How exactly does one go about playing a 45 R.P.M. record these days? Our younger readers may not even know what we’re talking about here. What do you mean a record made of vinyl old man? Well, a quick history lesson. The 45 R.P.M. record had its hey day during the rock and roll era in the 1950s and 1960s.
We recently rediscovered an interesting golf instruction book written by Robert Winthrop Adams, published in 1957 that contains, you guessed it, a 45 R.P.M. tucked in a holder attached to the front cover.
This 62 page book is a bit light on actual instructions, it seems to have been created just to allow the author to publish his idea of how a properly synchronized golf swing is in proper rhythm. Publishing the book with a 45 R.P.M. pretty much insured that some day it would go the way of the Dodo bird and the slide rule.
The book states that Adams was a registered engineer with an unusual hobby, the kinematics of the golf swing.
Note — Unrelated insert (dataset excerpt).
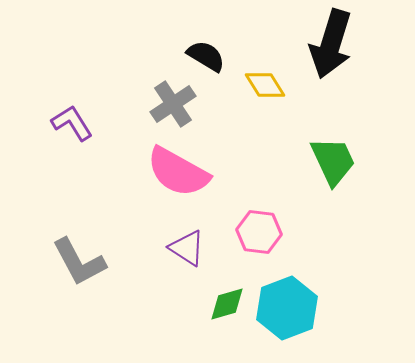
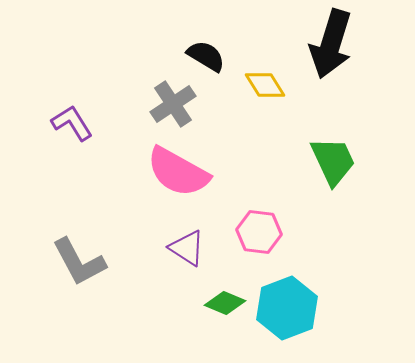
green diamond: moved 2 px left, 1 px up; rotated 39 degrees clockwise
He was the inventor of the, sadly, now fortoggen Adams loRYTHMic Swight Weight Scale, Golf Swing-O-Scope, and the Adams Golf Timer. This guy must have been a barrel of laughs to go our for a beer with.
Well, it turns out that it is indeed quite difficult today to find a place to play a 45 R.P.M. record.
The book quotes the illustrious Jackie Pung, “I try to think in terms of being rhythmical and smooth – swinging through the ball and never guiding it.” For those that haven’t heard of Pung, he was the author of “Inside Golf’s Master-Minds”
This is the Jack Lalane method of learning to golf. “STRETCH” “and” “then” “HEEL” “THROUGH”. You have to do this of course to the rhythm of a metronome. The swing is demonstrated with a driver in hand. How exactly the golfer was supposed to do this while listening to a record is not clear. We imagine there was some broken furniture in the late fifties trying to get the rhythm right on ones golf swing.
We understand the word in a canine context, but how exactly does a golfer “HEEL”?